*** Extract to read Section Begins ***
Epiphany celebrates the light, and the moment when our eyes are opened to see
the gifts we have been given again for the first time.
Arise,
shine, for your light is come! Live into that light. Amen.
*** Extract to read Section Ends ***
*** Records Section Begins ***
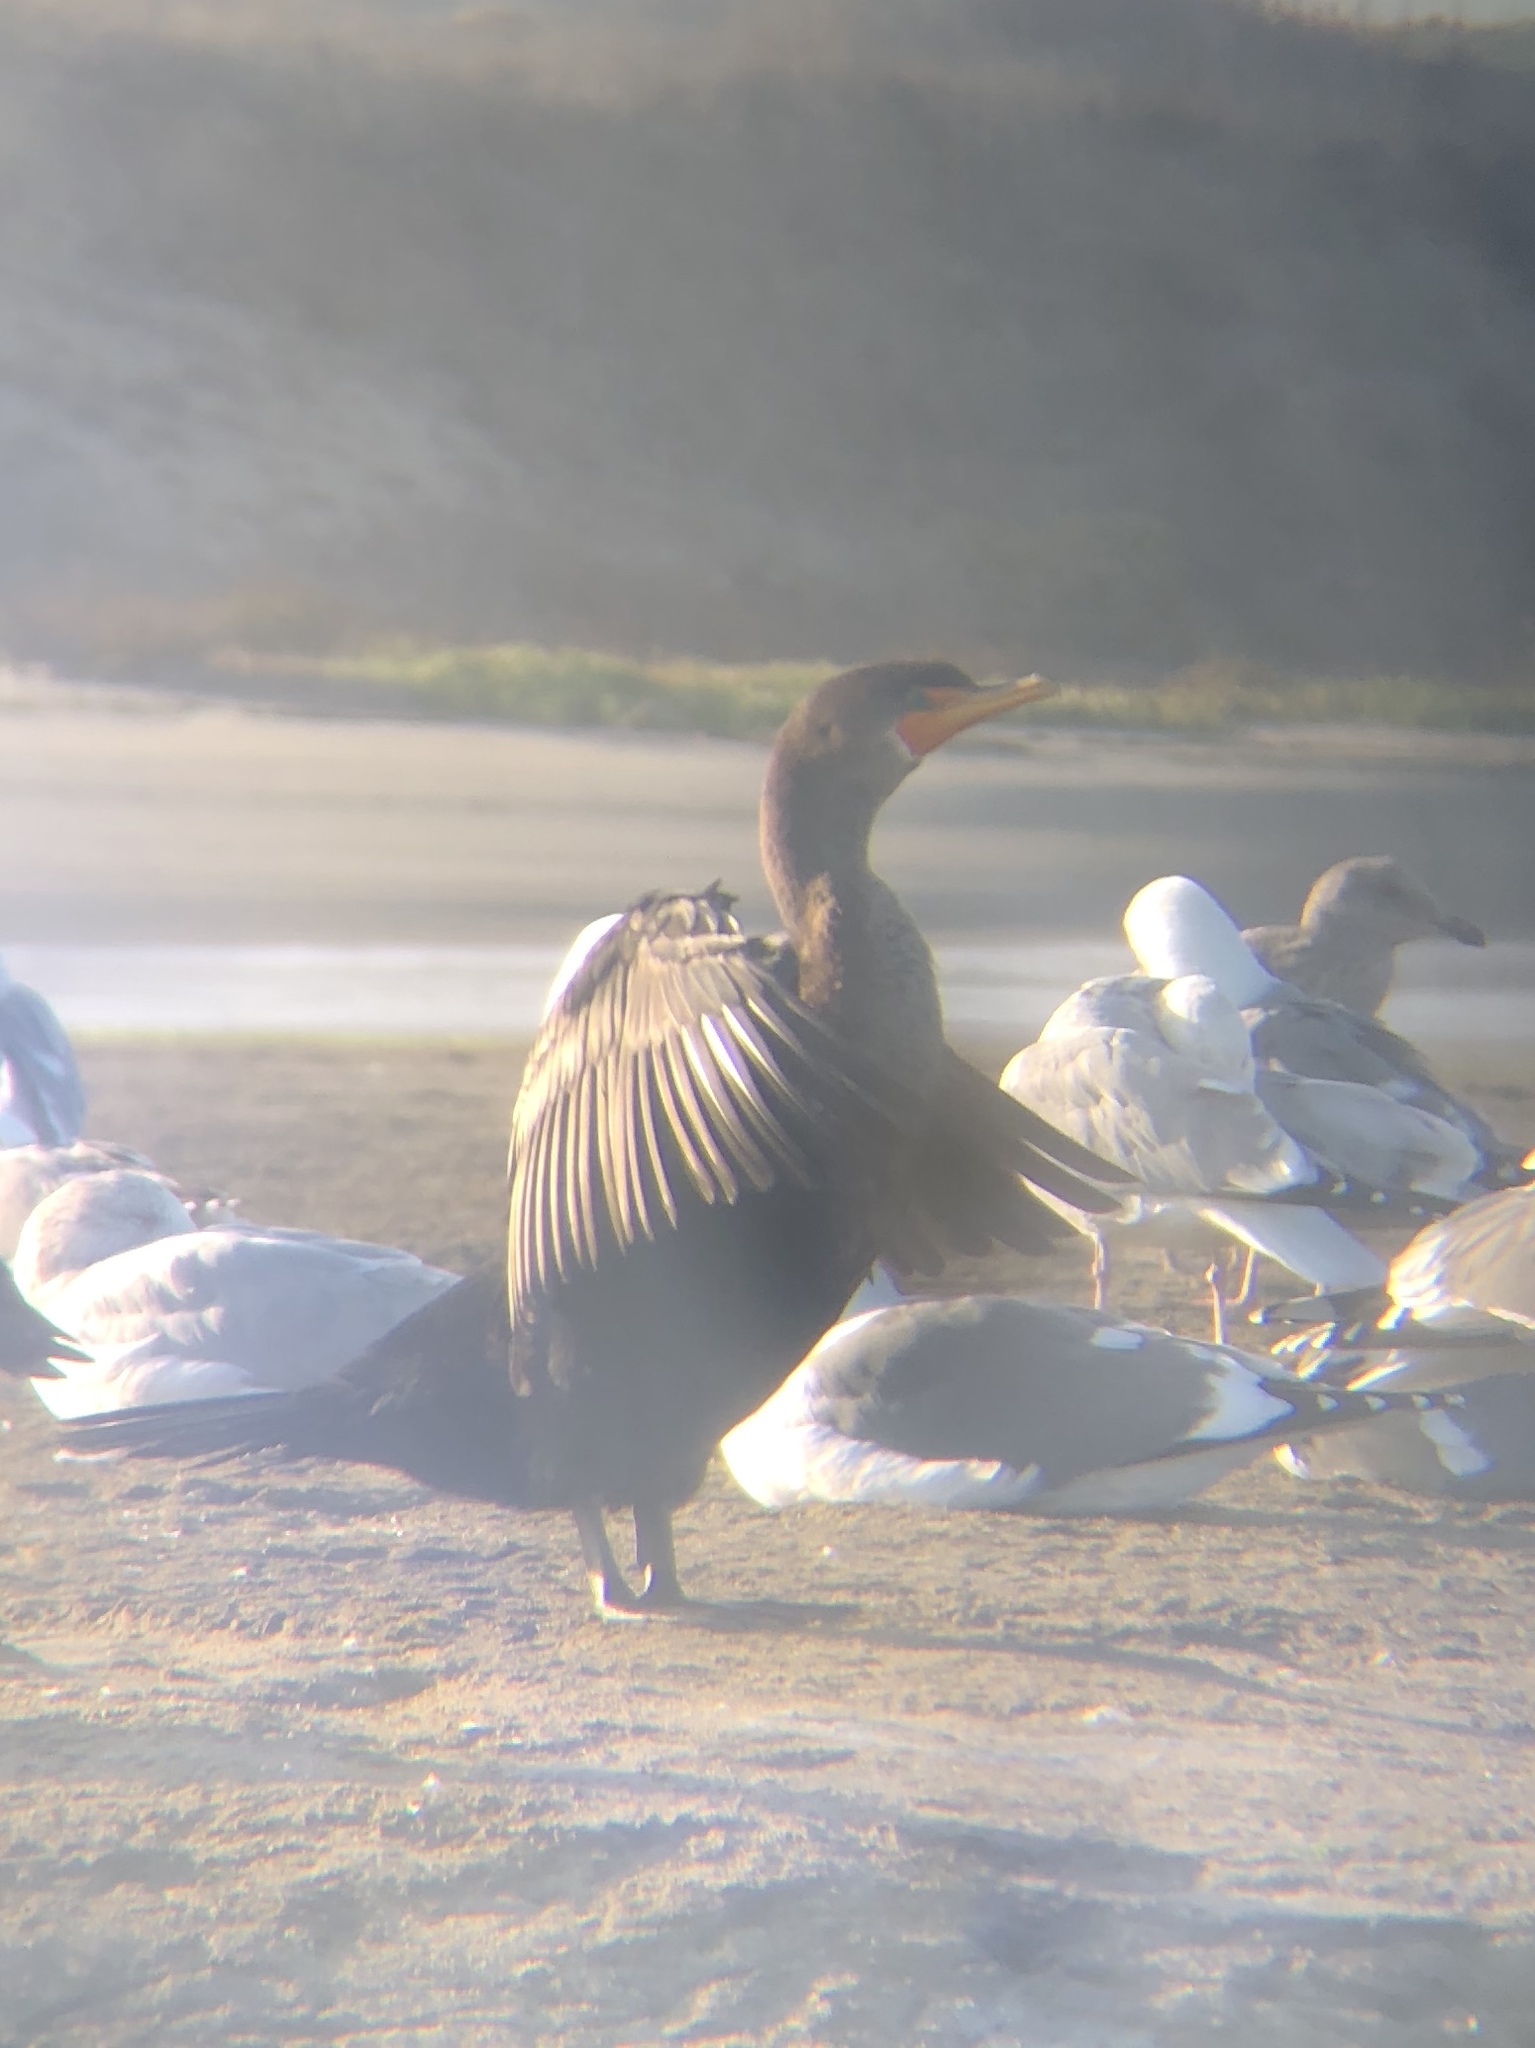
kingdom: Animalia
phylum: Chordata
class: Aves
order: Suliformes
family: Phalacrocoracidae
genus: Phalacrocorax
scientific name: Phalacrocorax auritus
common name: Double-crested cormorant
*** Records Section Ends ***
*Parts of the exercise*
- 1) Translate this sentence from the Epiphany passage into Spanish: "Epiphany celebrates the light, and the moment when our eyes are opened to see the gifts we have been given again for the first time."
- 2) Please reproduce word for word everything in the Epiphany passage from "Epiphany celebrates the" down to "that light. Amen.".

*Responses*
- 1) La Epifanía celebra la luz y el momento en que se nos abren los ojos para ver los dones que se nos han dado de nuevo por primera vez.

- 2)
Epiphany celebrates the light, and the moment when our eyes are opened to see
the gifts we have been given again for the first time.
Arise,
shine, for your light is come! Live into that light. Amen.